AJI UGI: PERGUMULAN ISLAM DENGAN TRADISI LOKAL DAN GAYA HIDUP DALAM MASYARAKAT BUGIS
Abstract
Haji adalah salah satu rukun Islam yang kelima. Umat Islam juga meyakini bahwa haji adalah ibadah yang pahalanya berlipat ganda. Tetapi dalam masyarakat Bugis haji bukan semata-mata praktik ibadah dan ritual untuk memenuhi rukun Islam yang kelima. Haji juga terkait dengan ritual lokal, penanda status sosial, bahkan juga kini menjadi bagian dari gaya hidup. Penelitian dengan metode kualitatif di salah satu daerah Bugis, yaitu di Segeri kabupaten Pangkajene Kepulauan, menemukan corak haji orang-orang Bugis yang telah mengalami perjumpaan antara ajaran Islam, tradisi lokal dan modernitas.
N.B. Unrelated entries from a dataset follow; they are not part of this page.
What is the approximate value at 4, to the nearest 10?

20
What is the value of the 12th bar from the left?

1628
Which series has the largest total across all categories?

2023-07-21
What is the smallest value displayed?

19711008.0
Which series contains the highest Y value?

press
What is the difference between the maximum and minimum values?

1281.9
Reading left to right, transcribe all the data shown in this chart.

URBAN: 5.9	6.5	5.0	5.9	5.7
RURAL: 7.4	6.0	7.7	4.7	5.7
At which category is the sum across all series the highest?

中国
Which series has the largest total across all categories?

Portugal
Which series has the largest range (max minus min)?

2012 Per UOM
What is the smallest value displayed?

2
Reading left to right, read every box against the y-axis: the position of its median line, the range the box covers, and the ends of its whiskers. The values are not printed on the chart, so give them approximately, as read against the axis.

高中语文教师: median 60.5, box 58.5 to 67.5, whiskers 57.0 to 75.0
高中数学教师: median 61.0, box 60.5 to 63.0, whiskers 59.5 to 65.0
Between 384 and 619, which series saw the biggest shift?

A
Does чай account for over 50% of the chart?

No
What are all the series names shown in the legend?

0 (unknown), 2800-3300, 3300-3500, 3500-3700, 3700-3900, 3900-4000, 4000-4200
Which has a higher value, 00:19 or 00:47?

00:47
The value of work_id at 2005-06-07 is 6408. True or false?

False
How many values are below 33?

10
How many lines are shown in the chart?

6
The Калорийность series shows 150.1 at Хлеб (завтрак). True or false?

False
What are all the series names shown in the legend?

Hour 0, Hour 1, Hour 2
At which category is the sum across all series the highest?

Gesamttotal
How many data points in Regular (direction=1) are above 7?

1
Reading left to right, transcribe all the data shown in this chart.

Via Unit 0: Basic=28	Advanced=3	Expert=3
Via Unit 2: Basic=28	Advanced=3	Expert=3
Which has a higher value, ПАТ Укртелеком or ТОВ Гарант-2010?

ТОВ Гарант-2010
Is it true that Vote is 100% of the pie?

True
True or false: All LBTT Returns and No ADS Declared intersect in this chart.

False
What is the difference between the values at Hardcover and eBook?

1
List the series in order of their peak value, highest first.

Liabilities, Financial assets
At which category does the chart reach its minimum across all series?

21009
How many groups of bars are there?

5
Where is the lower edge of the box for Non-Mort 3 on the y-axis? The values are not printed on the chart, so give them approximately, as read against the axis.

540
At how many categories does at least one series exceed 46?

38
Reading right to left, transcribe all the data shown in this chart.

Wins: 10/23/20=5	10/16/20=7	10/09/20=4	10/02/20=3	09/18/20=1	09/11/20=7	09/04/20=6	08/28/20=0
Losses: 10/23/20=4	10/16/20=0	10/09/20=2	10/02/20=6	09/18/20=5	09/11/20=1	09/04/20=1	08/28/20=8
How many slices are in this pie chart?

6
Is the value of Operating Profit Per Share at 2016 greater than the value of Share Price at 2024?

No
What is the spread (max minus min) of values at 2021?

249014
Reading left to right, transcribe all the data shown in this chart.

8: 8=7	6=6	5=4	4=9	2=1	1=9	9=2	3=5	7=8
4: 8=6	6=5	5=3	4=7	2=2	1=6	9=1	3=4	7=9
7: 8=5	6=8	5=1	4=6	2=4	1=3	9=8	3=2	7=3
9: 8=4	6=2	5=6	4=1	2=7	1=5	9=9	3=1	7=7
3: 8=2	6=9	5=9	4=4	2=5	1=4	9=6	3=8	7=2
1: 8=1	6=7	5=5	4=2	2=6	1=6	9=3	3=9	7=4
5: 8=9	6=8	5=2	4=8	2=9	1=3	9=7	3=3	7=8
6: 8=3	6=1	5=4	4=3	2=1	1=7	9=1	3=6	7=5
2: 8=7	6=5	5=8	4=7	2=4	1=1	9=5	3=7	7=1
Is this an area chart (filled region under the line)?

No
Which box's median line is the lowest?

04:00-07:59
Perjumpaan ini melahirkan corak haji yang unik, sebab diekspresikan dengan cara-cara lokal di satu sisi, sekaligus dipengaruhi modernitas di sisi yang lain. Dalam ekspresi semacam itulah ditemukan praktik yang disebut Haji Bawakaraeng, Haji Calabai (Haji Waria) dan Haji Pa’gaya (Haji yang suka bergaya). Tetapi di saat yang sama juga ditemukan Haji yang sarat dengan nuansa hikmah, misalnya haji sebagai were na pammase (Haji sebagai takdir dan Rahmat Tuhan) dan haji sebagai assenu-senungeng (ritual haji adalah simbol pengharapan terhadap hal yang baik). Keseluruhan praktik haji semacam itu mencerminkan sebuah praktik keberislaman ala Bugis, yang disebut dengan “Aji Ugi”. Aji Ugi ini menjadi semacam ekspresi Islam lokal yang sekaligus universal, Islam tradisional sekaligus modern.